The result should be an exact copy of only the lines from the one with "生肖猪生肖属猪的朋友，5月份开始，喜鹊报喜来" through the last line of the data below, with pictures omitted.

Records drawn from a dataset
[Start of Attachment]

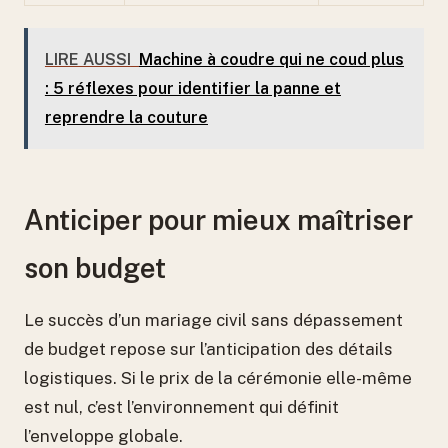
LIRE AUSSI
Machine à coudre qui ne coud plus
: 5 réflexes pour identifier la panne et
reprendre la couture
Anticiper pour mieux maîtriser
son budget
Le succès d’un mariage civil sans dépassement
de budget repose sur l’anticipation des détails
logistiques. Si le prix de la cérémonie elle-même
est nul, c’est l’environnement qui définit
l’enveloppe globale.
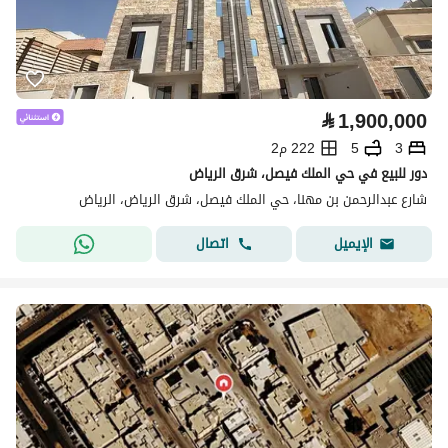
⃁
1,900,000
3
5
222 م2
دور للبيع في حي الملك فيصل، شرق الرياض
شارع عبدالرحمن بن مهنا، حي الملك فيصل، شرق الرياض، الرياض
اتصال
الإيميل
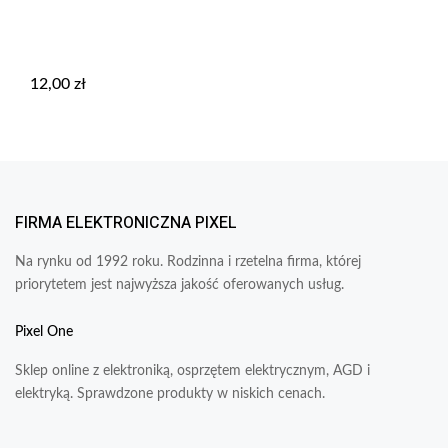
12,00
zł
FIRMA ELEKTRONICZNA PIXEL
Na rynku od 1992 roku. Rodzinna i rzetelna firma, której
priorytetem jest najwyższa jakość oferowanych usług.
Pixel One
Sklep online z elektroniką, osprzętem elektrycznym, AGD i
elektryką. Sprawdzone produkty w niskich cenach.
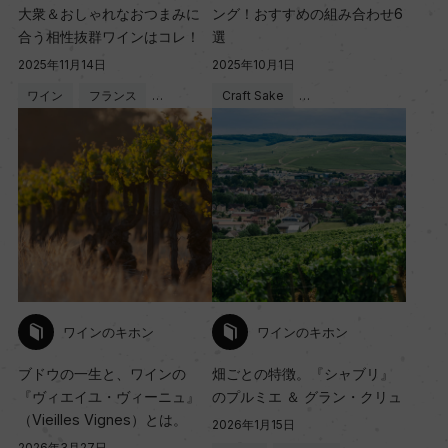
大衆＆おしゃれなおつまみに
ング！おすすめの組み合わせ6
合う相性抜群ワインはコレ！
選
2025年11月14日
2025年10月1日
ワイン
フランス
…
Craft Sake
…
ワインのキホン
ワインのキホン
ブドウの一生と、ワインの
畑ごとの特徴。『シャブリ』
『ヴィエイユ・ヴィーニュ』
のプルミエ ＆ グラン・クリュ
（Vieilles Vignes）とは。
2026年1月15日
2026年3月27日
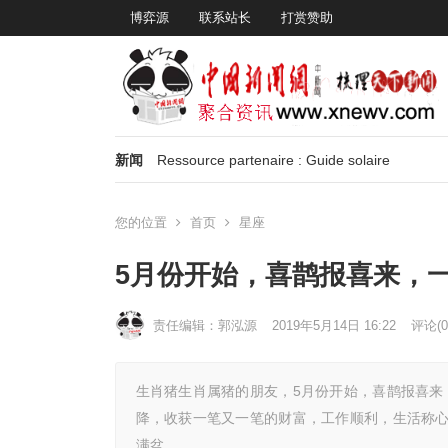
博弈源
联系站长
打赏赞助
新闻
Ressource partenaire : Guide solaire
您的位置
首页
星座
5月份开始，喜鹊报喜来，
责任编辑：郭泓源
2019年5月14日 16:22
评论(0
生肖猪生肖属猪的朋友，5月份开始，喜鹊报喜来
降，收获一笔又一笔的财富，工作顺利，生活称
满盆。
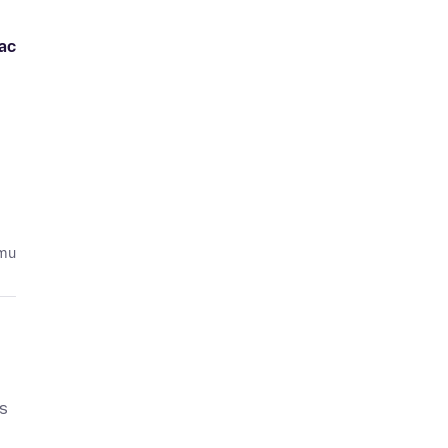
ac
emu
Is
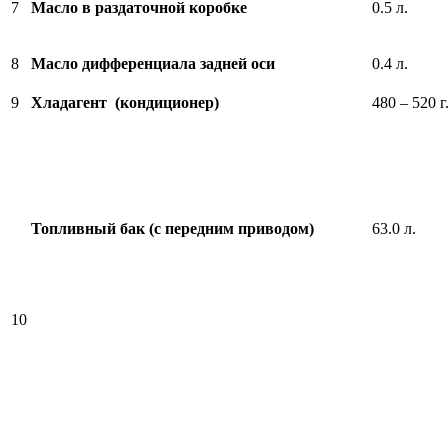
7
Масло в раздаточной коробке
0.5 л.
8
Масло дифференциала задней оси
0.4 л.
9
Хладагент (кондиционер)
480 – 520 г
Топливный бак (с передним приводом)
63.0 л.
10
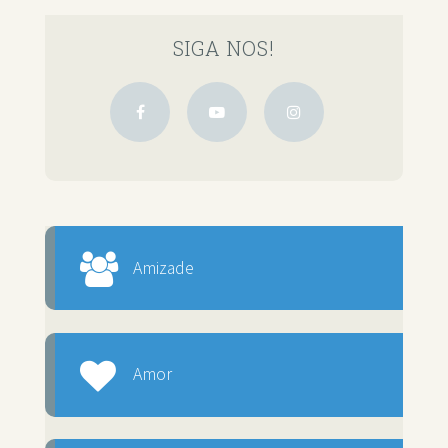
SIGA NOS!
Amizade
Amor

[End of Attachment]

Response:
生肖猪生肖属猪的朋友，5月份开始，喜鹊报喜来
降，收获一笔又一笔的财富，工作顺利，生活称
满盆。
ac
emu
Is
7
Масло в раздаточной коробке
0.5 л.
8
Масло дифференциала задней оси
0.4 л.
9
Хладагент (кондиционер)
480 – 520 г
Топливный бак (с передним приводом)
63.0 л.
10
SIGA NOS!
Amizade
Amor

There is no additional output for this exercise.